Si Apollos, lui, avait su déjà s’effacer, et, revenu à Ephèse, “refusait catégoriquement de se rendre à Corinthe”, certains prédicateurs, eux s’obstinaient. Ils se prévalaient de leur qualité d’Hébreux, de vrais Israelites, de la “postérité d’Abraham”, véritables ministres du Christ, ayant entendu la prédication originelle de Jésus. Se prétendant d’authentiques apôtres, par délégation ou succession, contrairement à Paul qualifié d’usurpateur du titre d’apôtre, ils réussirent à séduire des chrétiens de Corinthe…

Paul, informé, et jugeant la situation grave, quitte Ephèse précipitamment et se rend à Corinthe.

Que se passa-t-il ? Dieu le sait. Mais Paul en gadera une souvenir pénible (2 Co. 2/1).

Il y a une atmosphère vague de soupçons, d’insinuations cauteleuses, indirectes et presque insaisissables, dirigées contre sa prééminence dans l’apostolat, contre ses œuvres taxées d’exagération ou d’orgueil.

Il y a des réserves silencieuses, des sourires fugitifs dont Paul n’augure rien de bon. De plus, il sent qu’il y a un relâchement d’esprit chrétien et de mœurs chrétiennes.

Il se rend compte que la situation est devenue délicate ; il voudrait agir avec beaucoup de prudence… Aussi use-t-il de modération qui le fera taxer plus tard de faiblesse. S’il parle de ses droits spéciaux, c’est sans insister pour ne pas entrer en conflit… Il promet de revenir… Cependant, il semble bien avoir dû repartir très vite, après une scène douloureuse où il n’est pas exclu qu’il ait été insulté !

Mais il voulait manifester confiance, espérance. Il comptait que les choses allaient s’arranger et que les Corinthiens, peut-être même ses adversaires, auraient été touchés de son attitude modeste et conciliante.

Il rentre à Ephèse mais avec une lourde préoccupation qu’il ne pouvait chasser de son cœur, et une grande peine.

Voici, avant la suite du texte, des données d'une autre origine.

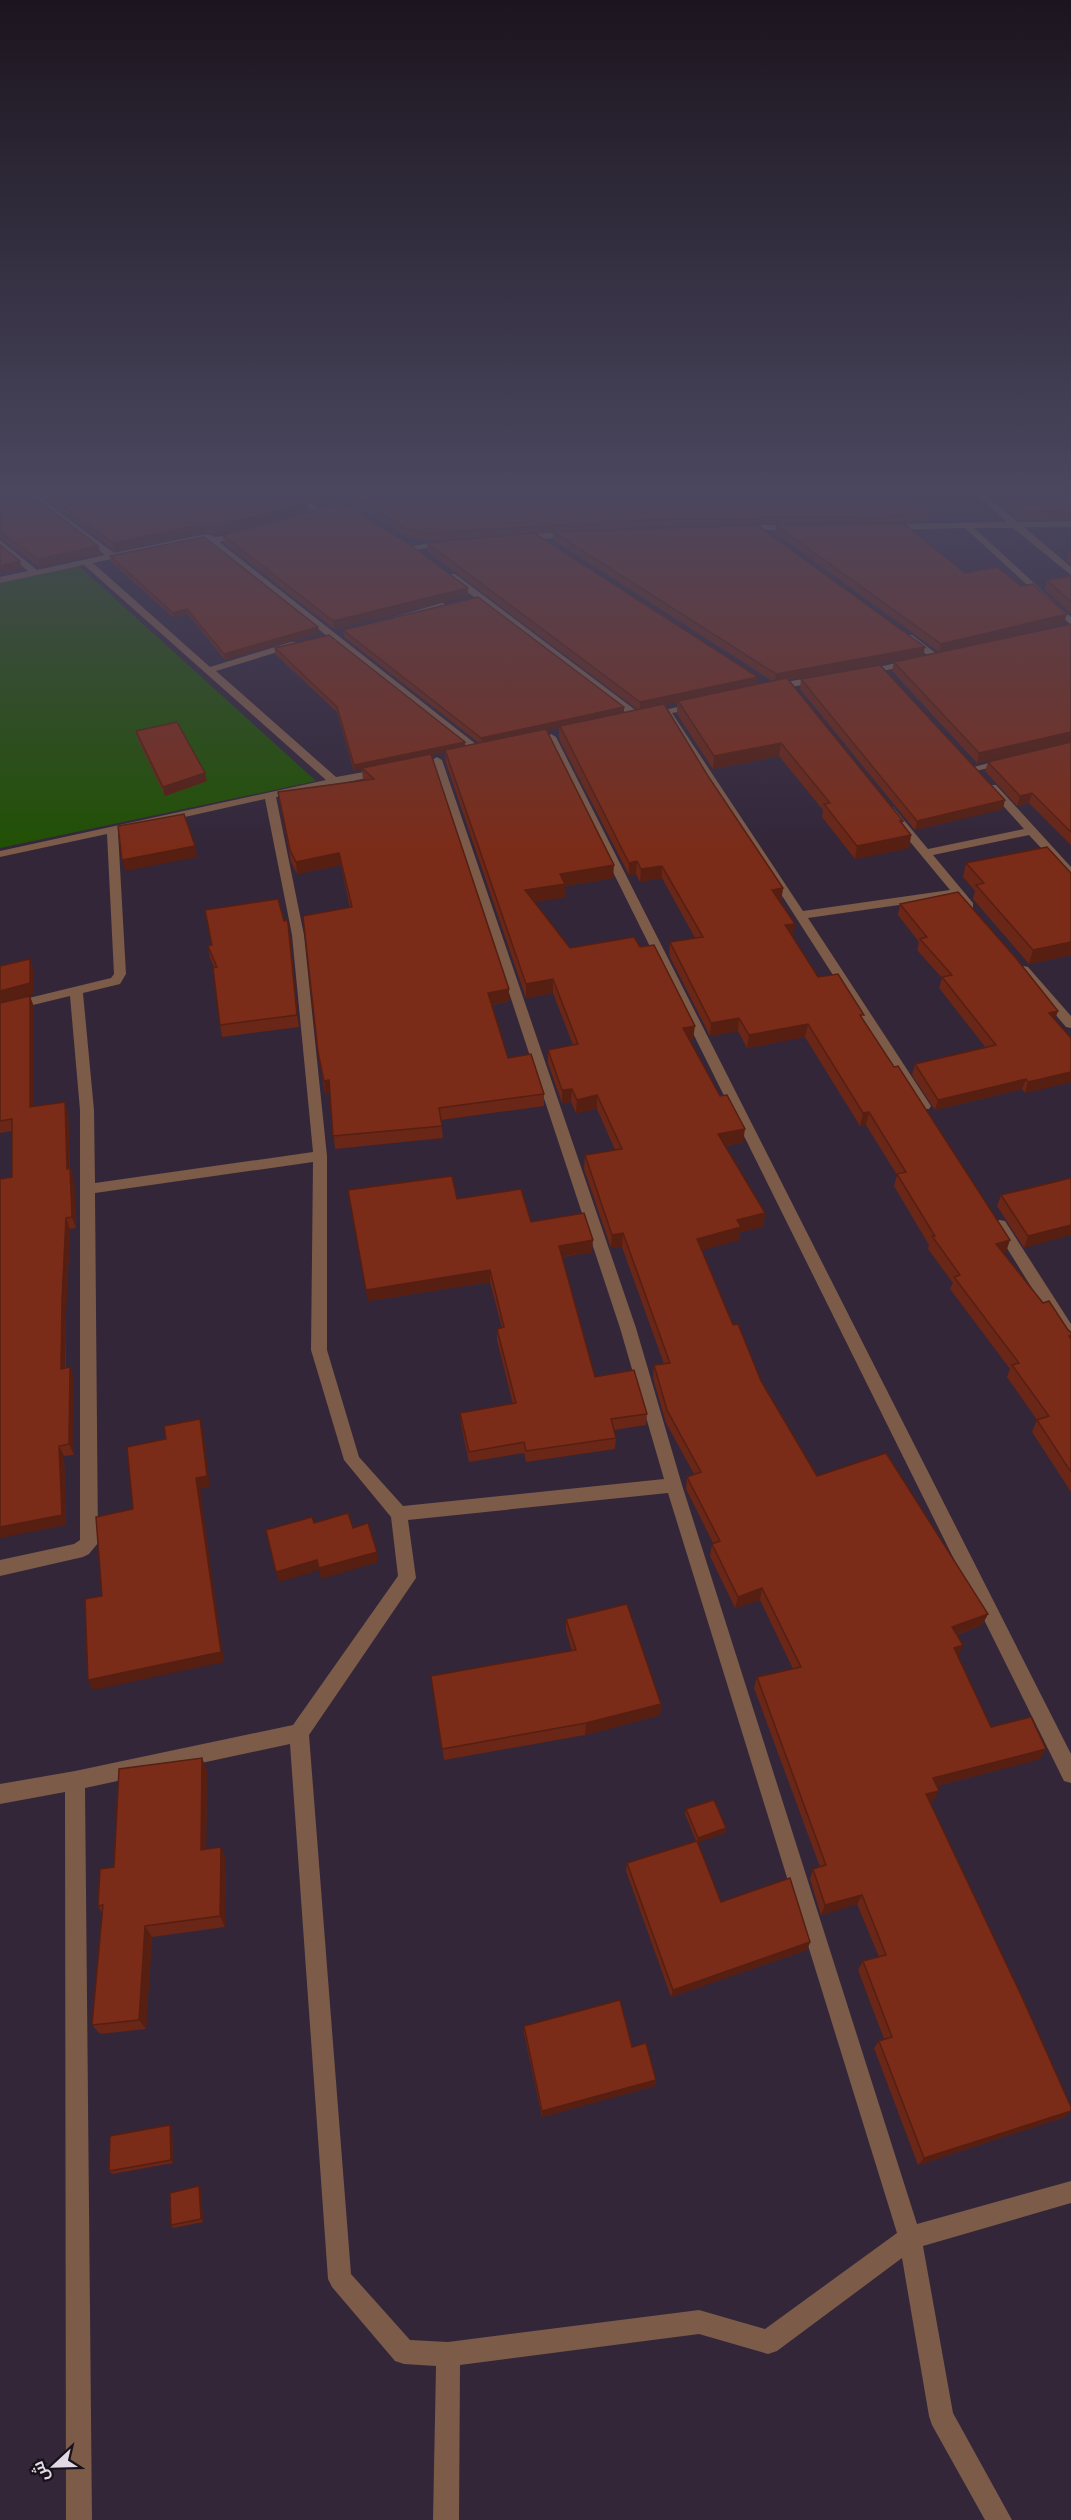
<svg xmlns="http://www.w3.org/2000/svg" width="1071" height="2520" font-family="Karla,Cairo,sans-serif">
<style>
.green{fill:#215104}
.lines{fill:none;stroke-linecap:round;stroke-linejoin:round}
.minor{fill:#7c5b49;fill-rule:evenodd}
.wall{fill:#6a2616;fill-rule:evenodd}
.shaded-wall{fill:#561f12}
.building{fill:#7b2c19;stroke:#561f12;stroke-width:1.5}
</style>
<rect width="100%" height="100%" fill="#332639"/>
<!-- green -->
<polygon class="green" points="79,566 316,781 0,848 0,583"/>
<g class="lines">
<!-- minor -->
<g class="minor">
<path d="M26,494H35L114,553L206,534L216,537L247,531V535L219,542L486,752L477,754L205,540L93,563L210,667L291,642H297V646L216,671L336,777L381,769L386,772L381,775L276,797L304,935L327,1156V1350L359,1457L403,1506L664,1479L620,1328L432,760L437,757L442,760L636,1328L682,1485L917,2224L1071,2181V2203L923,2246L953,2413L1012,2520H985L932,2425L929,2416L902,2258L777,2351L768,2354L699,2334L460,2365L459,2520H433L436,2366L404,2364L395,2361L332,2287L328,2279L290,1744L85,1788L92,2520H66L65,1792L0,1804V1784L75,1771L293,1725L398,1576L391,1517L344,1460L311,1350L313,1162L95,1193L98,1543L89,1554L83,1557L0,1576V1560L74,1544L80,1540V1110L70,996L0,1013V1005L111,978L114,974L107,834L0,857V851L326,780L84,565L0,583V577L28,571L0,548V540L37,570L105,555ZM265,799L292,935L313,1152L95,1183L94,1110L83,993L120,984L126,974L118,832ZM668,1493L897,2233L765,2329L699,2310L448,2342L410,2340L351,2274L309,1735L416,1578L408,1520Z"/>
<polygon points="286,494 296,494 324,511 317,513"/>
<polygon points="975,494 984,494 1018,522 1071,521 1071,527 1024,527 1071,567 1071,575 1013,528 974,528 1071,617 1071,625 965,528 889,530 885,527 889,524 1007,522"/>
<polygon points="742,525 796,524 800,527 796,530 739,530 739,526"/>
<polygon points="577,532 578,534 574,537 520,540 516,537 520,534"/>
<polygon points="446,540 450,543 449,545 413,550 409,547"/>
<polygon points="449,574 455,574 642,715 642,719 634,719 449,578"/>
<polygon points="442,603 445,604 445,608 395,621 390,618"/>
<polygon points="906,635 912,635 942,658 934,660 906,639"/>
<polygon points="913,659 916,660 916,664 863,675 858,672"/>
<polygon points="821,676 825,677 825,681 774,690 769,687 774,684"/>
<polygon points="695,703 699,704 699,708 672,713 803,911 950,890 883,809 885,807 893,807 928,849 1024,829 988,789 988,785 996,785 1071,867 1071,878 1067,876 1029,835 933,855 973,903 973,909 965,909 955,897 808,918 929,1103 931,1106 929,1109 919,1109 666,715 648,718 643,715"/>
<polygon points="551,734 556,737 1071,1754 1071,1783 1064,1781 546,737"/>
<polygon points="1004,759 1008,760 1008,764 975,771 970,768"/>
<polygon points="1024,966 1028,967 1071,1016 1071,1028 1066,1027 1020,973 1020,967"/>
<polygon points="1000,1220 1005,1221 1071,1324 1071,1343 1065,1341 995,1229 993,1225 995,1221"/>
</g>
</g>
<!-- wall -->
<g class="wall">
<polygon points="0,494 98,546 100,554 40,567 0,538"/>
<polygon points="39,494 293,494 307,503 308,510 216,535 206,532 115,551"/>
<path d="M300,494H903L930,515L928,522L819,524L965,573L1064,623L965,647L1071,624V742L977,763L892,671L894,662L918,657L789,680L903,821L902,824L911,835L909,848L855,859L822,817L823,810L779,756L713,769L677,714V703L664,705L708,776L783,888L781,901H780L793,936H792L818,977L863,1020L1006,1252L1004,1253L1043,1303L1071,1332V1492L1032,1432L1037,1420L1007,1377L1010,1369L950,1289L953,1283L928,1249L929,1245L894,1186L897,1175L866,1125L860,1126L805,1037L747,1048L738,1031L710,1036L669,955L670,942L695,938L662,878L640,882L636,874L629,875L559,739V728L547,730L613,878L565,886V897L534,902L570,948L640,947L693,1039L690,1040L743,1142L725,1146L765,1213L763,1227L740,1232L739,1240L702,1250L733,1325L761,1381L817,1476L988,1614L982,1625L957,1635V1657L991,1727L1040,1759L936,1786L939,1791L933,1801L930,1802L1065,2117L918,2165L874,2048L879,2041L884,2039L858,1970L863,1961L879,1957L857,1904L821,1915L810,1879L813,1869L820,1867L754,1688L757,1677L793,1669L760,1600L735,1608L710,1556L712,1544L713,1543L686,1489L687,1477L694,1474L666,1423L653,1378L654,1365L664,1364L622,1247L611,1248L584,1169L585,1155L615,1150L597,1109L576,1113L571,1102L562,1103L548,1063V1050L573,1045L553,993L526,998L446,763L445,752L431,755L509,1001L492,1005L508,1058L544,1094V1106L441,1120L443,1138L335,1149L330,1093L325,1094L318,1052L350,908L341,865L297,874L291,862L278,792L363,780L362,769L354,771L337,712L275,654V648L465,746L479,743L344,637L343,630L624,713L638,710L427,551V543L502,536L427,541L406,537L367,510L348,501L321,506ZM758,525H776L775,533L939,652L923,656ZM728,526L600,530L644,527ZM553,533V540L772,681L757,684L536,534Z"/>
<polygon points="987,494 1071,494 1071,519 1019,521"/>
<polygon points="223,535 468,588 468,596 334,629 224,543"/>
<polygon points="1071,551 1071,564 1067,561 1069,552"/>
<polygon points="110,556 319,633 225,660 188,614 174,618 111,562"/>
<polygon points="1071,576 1071,614 1045,590 1047,580"/>
<polygon points="801,679 1003,809 915,830 800,689"/>
<polygon points="136,731 207,781 165,796 138,740"/>
<polygon points="1071,742 1071,845 1029,803 1017,806 985,771 988,762"/>
<polygon points="966,863 1071,873 1071,955 1029,964 973,899 975,891 963,877"/>
<polygon points="900,904 1055,1020 1071,1038 1071,1082 1025,1093 1022,1089 935,1110 912,1075 915,1064 986,1048 939,988 942,978 917,950 919,942 898,915"/>
<polygon points="284,921 288,924 290,935 299,1027 222,1037 220,1025 214,967 210,958 208,946"/>
<polygon points="0,1003 34,1007 34,1107 68,1113 70,1168 74,1179 76,1228 70,1229 66,1311 66,1368 70,1367 74,1378 74,1455 64,1456 66,1525 12,1177 12,1131 0,1133"/>
<polygon points="1071,1178 1024,1248 997,1206 1001,1195"/>
<polygon points="348,1190 457,1199 531,1222 592,1252 562,1257 595,1377 647,1414 646,1425 614,1430 616,1438 615,1449 526,1462 524,1453 469,1462 461,1424 460,1413 513,1404 497,1340 497,1329 502,1328 490,1282 368,1301"/>
<polygon points="566,1619 661,1704 660,1715 585,1735 444,1760 431,1676 572,1651 566,1631"/>
<polygon points="207,1770 206,1850 226,1859 225,1927 152,1937 146,2029 100,2034 92,2025 102,1913 98,1906 114,1867"/>
<polygon points="686,1809 726,1828 725,1833 698,1842 721,1902 810,1942 807,1950 671,1997 626,1871 627,1863 696,1841 685,1814"/>
<polygon points="524,2026 632,2047 656,2080 655,2086 542,2117 524,2033"/>
<polygon points="170,2125 172,2128 173,2163 112,2174 109,2171"/>
<polygon points="199,2186 201,2189 203,2222 173,2228 171,2225"/>
</g>
<!-- shaded-wall -->
<g class="shaded-wall">
<polygon points="344,494 347,494 348,501 321,506 320,498"/>
<polygon points="307,503 308,510 216,535 215,527"/>
<polygon points="204,524 206,532 115,551 113,543"/>
<polygon points="98,546 100,554 40,567 38,559"/>
<polygon points="20,561 22,569 0,574 0,566"/>
<polygon points="468,588 468,596 334,629 333,621"/>
<polygon points="187,609 188,614 174,618 173,613"/>
<polygon points="1067,614 1064,623 939,653 941,644"/>
<polygon points="318,627 319,633 225,660 224,654"/>
<polygon points="925,647 923,656 774,683 776,674"/>
<polygon points="758,677 757,686 678,701 677,703 640,711 640,702"/>
<polygon points="624,707 624,714 482,745 481,738"/>
<polygon points="1071,732 1071,742 977,763 979,753"/>
<polygon points="465,742 465,748 354,771 354,765"/>
<polygon points="781,743 779,756 713,769 714,756"/>
<polygon points="205,773 207,781 165,796 163,787"/>
<polygon points="1032,793 1029,803 1017,806 1020,796"/>
<polygon points="1005,800 1003,809 915,830 917,821"/>
<polygon points="911,835 909,848 855,859 857,846"/>
<polygon points="195,846 197,857 125,871 122,860"/>
<polygon points="339,853 341,865 297,874 296,862"/>
<polygon points="637,861 636,874 629,875 629,863"/>
<polygon points="614,865 613,878 565,886 565,897 525,904 525,890 560,874"/>
<polygon points="662,866 662,878 640,882 641,869"/>
<polygon points="783,888 781,901 771,903 772,890"/>
<polygon points="288,924 290,935 299,1027 297,1015"/>
<polygon points="795,924 793,936 783,938 785,925"/>
<polygon points="1071,942 1071,955 1029,964 1033,950"/>
<polygon points="30,959 34,971 34,994 0,1003 0,991"/>
<polygon points="553,979 553,993 526,998 526,984"/>
<polygon points="509,989 509,1001 488,1005 488,993"/>
<polygon points="30,996 34,1007 34,1118 30,1107"/>
<polygon points="1058,1011 1054,1022 1049,1013"/>
<polygon points="739,1018 738,1031 710,1036 711,1023"/>
<polygon points="808,1024 805,1037 747,1048 749,1035"/>
<polygon points="695,1026 693,1039 682,1041 683,1028"/>
<polygon points="1071,1072 1071,1082 1025,1093 1028,1082"/>
<polygon points="1026,1079 1022,1089 935,1110 938,1100"/>
<polygon points="329,1080 331,1093 325,1094 324,1081"/>
<polygon points="572,1089 571,1102 562,1103 562,1090"/>
<polygon points="597,1095 597,1109 576,1113 577,1100"/>
<polygon points="65,1102 68,1113 70,1180 67,1169"/>
<polygon points="869,1112 866,1125 860,1126 863,1113"/>
<polygon points="745,1129 743,1142 717,1147 718,1134"/>
<polygon points="70,1168 74,1179 76,1228 72,1217"/>
<polygon points="765,1213 763,1227 740,1232 739,1240 696,1252 697,1239 737,1220"/>
<polygon points="66,1218 70,1229 66,1311 65,1380 61,1369 62,1300"/>
<polygon points="1071,1225 1071,1235 1024,1248 1028,1236"/>
<polygon points="623,1233 622,1247 611,1248 612,1235"/>
<polygon points="593,1240 592,1252 558,1257 559,1246"/>
<polygon points="1010,1240 1006,1252 992,1256 996,1244"/>
<polygon points="490,1270 490,1282 368,1301 366,1290"/>
<polygon points="70,1367 74,1378 74,1455 69,1444"/>
<polygon points="200,1419 203,1430 210,1487 200,1489 224,1662 93,1690 88,1680 196,1478"/>
<polygon points="59,1446 64,1456 66,1525 0,1538 0,1527"/>
<polygon points="377,1552 378,1562 321,1579 319,1568"/>
<polygon points="317,1560 319,1570 279,1582 276,1572"/>
<polygon points="762,1588 760,1600 735,1608 738,1597"/>
<polygon points="988,1614 982,1625 947,1638 952,1627"/>
<polygon points="963,1645 958,1657 954,1648"/>
<polygon points="661,1704 660,1715 585,1735 586,1723"/>
<polygon points="1046,1749 1040,1759 928,1788 933,1778"/>
<polygon points="202,1758 207,1770 206,1862 201,1850"/>
<polygon points="939,1791 933,1801 921,1805 926,1794"/>
<polygon points="726,1828 725,1833 697,1843 698,1838"/>
<polygon points="221,1847 226,1859 225,1927 220,1916"/>
<polygon points="862,1895 857,1904 821,1915 825,1905"/>
<polygon points="145,1926 152,1937 146,2029 139,2020"/>
<polygon points="810,1942 807,1950 671,1997 673,1990"/>
<polygon points="656,2080 655,2086 542,2117 542,2111"/>
<polygon points="1071,2111 1065,2117 918,2165 924,2158"/>
<polygon points="170,2125 172,2128 173,2163 171,2160"/>
<polygon points="199,2186 201,2189 203,2222 201,2219"/>
</g>
<!-- building -->
<g class="building">
<polygon points="0,494 30,494 98,546 38,559 0,532"/>
<polygon points="47,494 293,494 307,503 215,527 204,524 113,543"/>
<polygon points="313,494 344,494 320,498"/>
<polygon points="348,494 903,494 930,515 645,520 427,533 406,529 367,503"/>
<polygon points="1000,494 1071,494 1071,510 1021,512"/>
<polygon points="343,503 408,543 468,588 333,621 223,535"/>
<polygon points="903,523 965,573 997,567 1021,586 1033,584 1067,614 941,644 776,525"/>
<polygon points="757,525 925,647 776,674 553,532"/>
<polygon points="534,533 758,677 640,702 427,543"/>
<polygon points="204,537 318,627 224,654 187,609 173,613 110,556"/>
<polygon points="0,545 20,561 0,566"/>
<polygon points="1071,576 1071,602 1047,580"/>
<polygon points="478,597 624,707 481,738 343,630"/>
<polygon points="1071,624 1071,732 979,753 894,662"/>
<polygon points="329,635 465,742 354,765 337,707 275,648"/>
<polygon points="880,665 1005,800 917,821 801,679"/>
<polygon points="787,678 903,821 900,821 911,835 857,846 824,804 830,803 781,743 714,756 678,701"/>
<polygon points="664,704 708,776 783,888 772,890 795,924 785,925 818,977 838,974 864,1015 860,1015 894,1067 898,1066 1010,1240 996,1244 1043,1303 1049,1301 1068,1330 1071,1332 1071,1336 1069,1336 1071,1339 1071,1472 1037,1420 1049,1416 1012,1365 1019,1363 954,1277 960,1275 932,1236 935,1236 897,1174 906,1172 869,1112 863,1113 808,1024 749,1035 739,1018 711,1023 670,942 703,937 662,866 641,869 637,861 629,863 560,726"/>
<polygon points="177,722 205,773 163,787 136,731"/>
<polygon points="546,729 614,865 560,874 565,884 525,890 570,948 634,937 640,947 654,945 695,1026 683,1028 720,1096 727,1095 745,1129 718,1134 765,1213 737,1220 741,1227 697,1239 733,1325 738,1324 761,1381 817,1476 886,1453 988,1614 952,1627 963,1645 954,1648 991,1727 1031,1717 1046,1749 933,1778 939,1791 926,1794 1022,1997 1071,2107 1071,2111 924,2158 879,2041 892,2037 863,1961 886,1955 862,1895 825,1905 813,1869 826,1865 757,1677 801,1667 762,1588 738,1597 712,1544 720,1541 687,1477 701,1472 667,1410 654,1365 670,1363 623,1233 612,1235 585,1155 622,1149 597,1095 577,1100 572,1089 562,1090 548,1050 578,1044 553,979 526,984 445,750"/>
<polygon points="1071,742 1071,832 1032,793 1020,796 988,762"/>
<polygon points="431,754 509,989 488,993 508,1058 531,1054 544,1094 439,1108 442,1126 333,1136 329,1080 324,1081 318,1052 303,916 352,907 339,853 296,862 290,850 278,792 374,779 362,768"/>
<polygon points="184,814 195,846 122,860 118,826"/>
<polygon points="1047,847 1071,873 1071,942 1033,950 976,885 984,883 966,863"/>
<polygon points="958,892 1015,957 1058,1011 1049,1013 1071,1038 1071,1072 1028,1082 1026,1079 938,1100 915,1064 996,1045 942,977 952,975 920,939 927,937 900,904"/>
<polygon points="278,899 284,921 287,920 288,924 297,1015 220,1025 213,968 217,967 208,946 212,945 205,910"/>
<polygon points="30,959 30,983 0,991 0,966"/>
<polygon points="30,996 30,1107 65,1102 67,1169 70,1168 72,1217 66,1218 62,1300 61,1369 70,1367 69,1444 59,1446 62,1515 0,1527 0,1179 12,1177 12,1119 0,1121 0,1003"/>
<polygon points="452,1176 457,1199 521,1189 531,1222 584,1213 593,1240 559,1246 595,1377 634,1370 647,1414 611,1419 616,1438 526,1451 524,1442 469,1452 460,1413 516,1403 497,1329 504,1327 490,1270 366,1290 348,1190"/>
<polygon points="1071,1178 1071,1225 1028,1236 1001,1195"/>
<polygon points="200,1419 207,1476 196,1478 221,1652 88,1680 85,1599 102,1596 96,1517 133,1509 127,1447 166,1439 164,1426"/>
<polygon points="348,1513 353,1528 368,1523 377,1552 319,1568 317,1560 276,1572 266,1530 312,1517 314,1523"/>
<polygon points="627,1604 661,1704 586,1723 442,1749 431,1676 576,1650 566,1619"/>
<polygon points="202,1758 201,1850 221,1847 220,1916 145,1926 139,2020 92,2025 103,1905 98,1906 100,1869 114,1867 119,1769"/>
<polygon points="714,1800 726,1828 698,1838 686,1809"/>
<polygon points="697,1841 721,1902 790,1878 810,1942 673,1990 627,1863"/>
<polygon points="620,2000 632,2047 646,2043 656,2080 542,2111 524,2026"/>
<polygon points="170,2125 171,2160 109,2171 110,2136"/>
<polygon points="199,2186 201,2219 171,2225 170,2193"/>
</g>
<!-- sky -->
<linearGradient id="sky" x2="0" y2="1"><stop stop-color="#1c151f"/><stop offset="0.58" stop-color="#4a475f"/><stop offset="1" stop-color="#4a475f" stop-opacity="0"/></linearGradient>
<rect width="1071" height="847" fill="url(#sky)"/>
<!-- north arrow -->
<g transform="translate(54 2466) rotate(248)" stroke="#17121a" stroke-width="4.5" paint-order="stroke">
<path d="M0-4.5L10 22L0 15L-10 22Z" fill="#e1d9e5"/>
<text y="-9" font-size="16" font-weight="bold" text-anchor="middle" fill="#e1d9e5">ش</text>
</g>
</svg>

Après son départ, les intrigues se donnent libre carrière. Ses adversaires triomphent : “Vraiment, disaient-ils, ce Paul qui écrit des choses si fortes n’est pas si terrible quand on le regarde en face”… … Et c’est sans doute dans ce contexte qu’eut lieu un grave incident où l’autorité de l’Apôtre fut battue en brèche. (2 Co 2/5 ; 7/12).

On ne saura pas la nature de cette faute. Simplement elle bafouait, semble-t-il, l’autorité apostolique et mettait en péril la Communauté chrétienne.

D’Ephèse, alors, Paul, “dans une grande affliction et angoisse de cœur” écrit aux Corinthiens, “parmi bien des larmes”, une lettre enflammée, “non pour leur faire de la peine, mais pour qu’ils sachent l’extrême affection qu’il leur porte”, “ne se proposant que de les mettre à l’épreuve et de voir si leur obéissance est entière en exigeant réparation de l’offense”.

Cette lettre, la troisième que Paul écrivit aux Corinthiens, est perdue comme la toute première, à moins que ce ne soit elle, du moins en partie, qui constitue les chapitres 10, 11, 12 et 13 de celle qui nous est parvenue sous le titre de 2e épître aux Corinthiens.

Ces chapitres brûlants détonnent brusquement avec les précédents, où tout n’est qu’apaisement, la crise étant surmontée, tandis que ces chapitres sont exactement dans le ton de situation explosive… Il suffit de les relire pour se rendre compte de l’indignation et de la vivacité de l’Apôtre.